I have a strange problem with my script which extracts some dates from a webpage.
Here is the script :
# import library
import json
import re
import requests
from bs4 import BeautifulSoup
import datetime
# Request to website and dowload HTML contents
url = 'https://www.coteur.com/cotes-basket.php'
#page = requests.get(url)
response = requests.get(url)
#soup = BeautifulSoup(page.text, 'html.parser')
soup = BeautifulSoup(response.text, 'html.parser')
s = soup.find("table", id="mediaTable").find_all('script', type='application/ld+json')
date_hour = [json.loads(re.search(r'>(.+)<', str(j), re.S).group(1))["startDate"] for j in s]
#print(date_hour)
date_hour = [sub.replace("T", " ") for sub in date_hour]
print(len(date_hour))
print(date_hour)
This code is functional. It returns the startDate
element inside tag script.
But there is a doubling with one date (in the webpage, I count 24 basket events but my list is length 25). In the webpage you can see 3 events which start at 00:00
but my script extract 4 dates with 00:00
Maybe you have a idea why the site does not display these extra entries?
It does not display where there are no odds. This is due to a script which runs and removes those were no odds from view. I think currently that is script identified by
script:nth-child(25)
, which starts$(document).on('click'
.... This has a test on odds.length and if 0 there is row removal.You can test by disabling javascript and reload page. You will get same result as your python request (where js doesn't run). The row is present. Re-enable js and the row will disappear.
You can view whether there are odds by going Recontres (main table) for a given match > Cotes (also see Prognostics). If you do this with js disabled you can follow the Recontres links for all matches and see whether there are odds. In prognostics there should be odds based calculations that aren't both 0.
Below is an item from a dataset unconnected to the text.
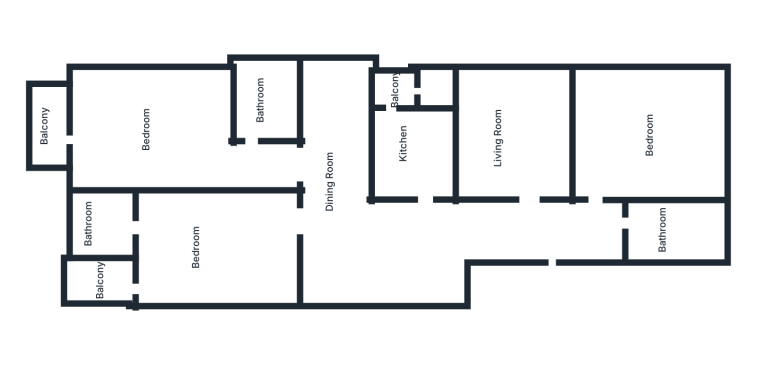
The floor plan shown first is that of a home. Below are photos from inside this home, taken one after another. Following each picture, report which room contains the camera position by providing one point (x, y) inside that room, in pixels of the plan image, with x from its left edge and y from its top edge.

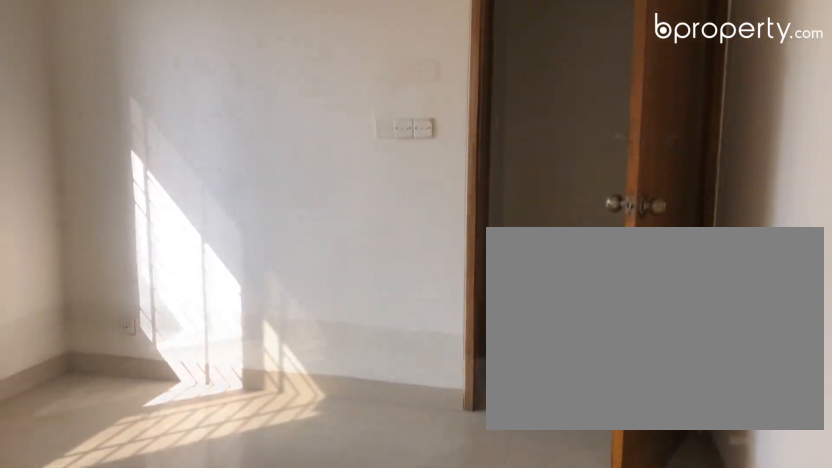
(638, 125)
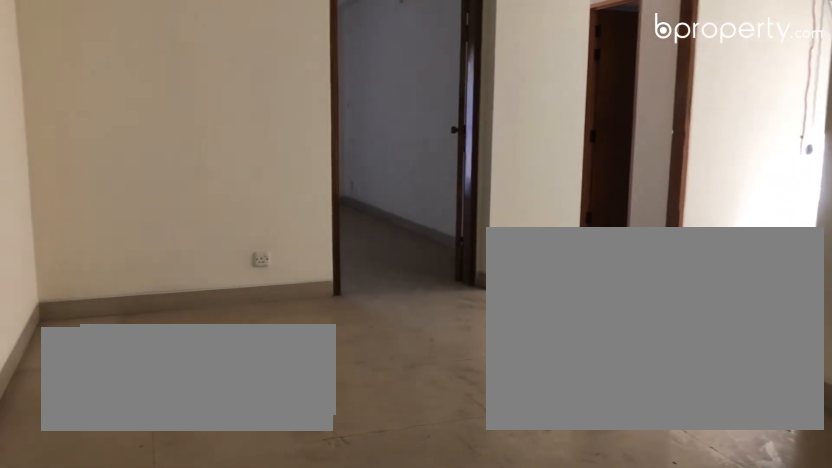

There is no way, from the response you get with
requests
to distinguish the row(s) that will be missing on the page. I am not sure you can even make additional requests to check the odds info as it is missing for all without js. You would likely need to switch to selenium/browser automation. You then wouldn't really need BeautifulSoup at all.There is a small outside chance you might find an API/other site that pulls the same odds and you could cross-reference.